Dynatrace injects trace context into message headers for supported messaging libraries. The consuming service reads the context and continues the trace — enabling end-to-end visibility across async boundaries.

What is the advantage of method-level tracing over service-boundary tracing?

Service-boundary tracing tells you that service A was slow. Method-level tracing tells you which specific method inside service A was slow — e.g., a specific SQL query or third-party library call — reducing the debugging scope dramatically.

Scenario-based

A request takes 8 seconds total. Metrics show all individual services are fast. Where is the time going?

Open the PurePath waterfall. Look for gaps between spans — time when no span is executing. This usually indicates a thread pool wait, a synchronisation lock, a retry delay, or time in a queue/message broker.

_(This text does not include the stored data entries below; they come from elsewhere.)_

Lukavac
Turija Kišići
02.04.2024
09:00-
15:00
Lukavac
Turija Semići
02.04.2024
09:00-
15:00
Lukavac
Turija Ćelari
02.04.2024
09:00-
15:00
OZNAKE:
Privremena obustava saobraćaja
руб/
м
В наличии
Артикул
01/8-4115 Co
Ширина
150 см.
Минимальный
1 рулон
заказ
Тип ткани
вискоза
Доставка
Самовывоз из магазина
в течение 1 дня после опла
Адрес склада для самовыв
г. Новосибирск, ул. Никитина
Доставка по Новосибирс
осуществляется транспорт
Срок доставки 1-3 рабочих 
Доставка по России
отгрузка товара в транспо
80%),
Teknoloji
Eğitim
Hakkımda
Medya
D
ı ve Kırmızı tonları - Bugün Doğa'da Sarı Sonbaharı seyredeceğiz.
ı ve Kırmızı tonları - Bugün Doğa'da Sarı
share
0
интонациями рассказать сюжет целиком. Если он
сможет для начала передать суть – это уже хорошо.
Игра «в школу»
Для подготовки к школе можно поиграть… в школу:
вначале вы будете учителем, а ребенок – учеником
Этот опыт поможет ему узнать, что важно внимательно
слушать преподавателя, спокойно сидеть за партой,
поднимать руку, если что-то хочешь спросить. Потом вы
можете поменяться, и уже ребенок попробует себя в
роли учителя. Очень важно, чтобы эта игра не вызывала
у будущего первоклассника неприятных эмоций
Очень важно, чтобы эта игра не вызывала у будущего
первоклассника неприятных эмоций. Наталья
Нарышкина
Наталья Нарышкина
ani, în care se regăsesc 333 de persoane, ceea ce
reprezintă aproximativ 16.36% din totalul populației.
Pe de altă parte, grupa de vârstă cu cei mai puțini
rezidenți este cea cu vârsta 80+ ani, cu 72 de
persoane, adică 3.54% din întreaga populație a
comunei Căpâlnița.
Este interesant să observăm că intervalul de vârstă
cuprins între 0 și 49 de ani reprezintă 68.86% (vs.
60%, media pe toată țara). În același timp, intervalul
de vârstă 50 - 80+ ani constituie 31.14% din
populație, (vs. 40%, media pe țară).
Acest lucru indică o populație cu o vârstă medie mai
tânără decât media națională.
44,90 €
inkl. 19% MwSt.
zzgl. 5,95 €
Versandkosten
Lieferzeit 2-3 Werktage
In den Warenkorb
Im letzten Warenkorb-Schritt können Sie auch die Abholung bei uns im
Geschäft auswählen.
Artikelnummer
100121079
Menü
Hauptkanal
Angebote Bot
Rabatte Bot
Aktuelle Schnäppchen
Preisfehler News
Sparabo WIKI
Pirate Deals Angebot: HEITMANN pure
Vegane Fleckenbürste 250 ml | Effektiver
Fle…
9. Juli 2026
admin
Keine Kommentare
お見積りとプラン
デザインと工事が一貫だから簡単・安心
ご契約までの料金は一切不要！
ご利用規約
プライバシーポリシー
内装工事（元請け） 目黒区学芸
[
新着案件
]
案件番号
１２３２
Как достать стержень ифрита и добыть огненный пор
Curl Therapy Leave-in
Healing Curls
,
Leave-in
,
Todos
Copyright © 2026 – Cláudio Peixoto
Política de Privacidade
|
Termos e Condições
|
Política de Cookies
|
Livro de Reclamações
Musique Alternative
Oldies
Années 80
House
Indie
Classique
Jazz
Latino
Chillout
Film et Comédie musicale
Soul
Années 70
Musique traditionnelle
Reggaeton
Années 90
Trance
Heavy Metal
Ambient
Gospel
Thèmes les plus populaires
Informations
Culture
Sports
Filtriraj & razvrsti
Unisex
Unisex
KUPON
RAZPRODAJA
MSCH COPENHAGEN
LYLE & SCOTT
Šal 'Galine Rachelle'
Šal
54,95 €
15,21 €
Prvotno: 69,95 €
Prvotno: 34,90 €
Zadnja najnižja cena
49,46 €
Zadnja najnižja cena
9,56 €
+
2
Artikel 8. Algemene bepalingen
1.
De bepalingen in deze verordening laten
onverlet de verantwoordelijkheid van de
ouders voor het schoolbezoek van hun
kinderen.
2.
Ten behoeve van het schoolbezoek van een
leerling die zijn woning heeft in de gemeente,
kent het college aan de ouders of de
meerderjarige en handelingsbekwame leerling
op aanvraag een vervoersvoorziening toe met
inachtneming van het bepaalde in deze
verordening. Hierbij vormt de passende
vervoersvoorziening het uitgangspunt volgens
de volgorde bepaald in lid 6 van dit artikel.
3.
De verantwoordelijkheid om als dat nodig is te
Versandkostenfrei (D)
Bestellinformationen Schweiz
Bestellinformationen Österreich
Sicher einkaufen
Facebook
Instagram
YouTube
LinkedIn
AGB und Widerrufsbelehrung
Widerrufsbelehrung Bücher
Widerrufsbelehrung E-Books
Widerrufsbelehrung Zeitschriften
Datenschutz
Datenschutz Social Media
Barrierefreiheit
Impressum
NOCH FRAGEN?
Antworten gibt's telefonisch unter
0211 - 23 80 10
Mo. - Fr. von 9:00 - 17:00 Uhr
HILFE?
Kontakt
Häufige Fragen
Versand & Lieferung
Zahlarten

P99 latency is 12 seconds but P50 is 200ms. What does this tell you and how do you investigate?

Tail latency issue — a small subset of requests are extremely slow while most are fast. Filter PurePaths for duration >5000ms. Look for a pattern in the slow traces (same DB query, same external call, same user segment) to isolate the cause.

How would you use distributed tracing to investigate a payment failure that affects 0.5% of transactions?

Filter PurePaths for the payment endpoint with error status. Open 5-10 errored traces. Compare their span pattern with successful traces — look for a specific span that is absent or errored in failed traces but present in successful ones. That span identifies the failure point.

A new feature was deployed and now a specific API endpoint is 3x slower. No other endpoints are affected. What do you investigate?

Open PurePaths for that specific endpoint before and after deployment. Compare the waterfall — look for new spans introduced by the deployment (new DB queries, new service calls) or existing spans that became slower. Code Hotspot will show new methods introduced by the deploy.

You need to prove to management that adding a cache reduced P99 latency. How?

Export P99 latency metric from Dynatrace Metrics API for 7 days pre-deployment and 7 days post-deployment. Show the timeline with the deployment marker. Also export DB call count per request — the decrease confirms the cache is being hit.

Summary

Dynatrace PurePath is the most powerful distributed tracing capability in the industry — automatic, method-level, always-on, and integrated with AI-driven root cause analysis. Understanding how to navigate PurePath waterfalls, Service Flow maps, and DB span patterns gives you the ability to diagnose any latency or error issue in production within minutes.